[Stored dataset items]
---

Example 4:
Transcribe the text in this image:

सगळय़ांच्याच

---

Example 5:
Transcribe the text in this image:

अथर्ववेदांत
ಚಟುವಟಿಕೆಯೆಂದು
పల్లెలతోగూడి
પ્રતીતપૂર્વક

### EXERCISE DESCRIPTION
Exact repetition is required: return every record shown above.

### EXERCISE RESULT
---

Example 4:
Transcribe the text in this image:

सगळय़ांच्याच

---

Example 5:
Transcribe the text in this image:

अथर्ववेदांत
ಚಟುವಟಿಕೆಯೆಂದು
పల్లెలతోగూడి
પ્રતીતપૂર્વક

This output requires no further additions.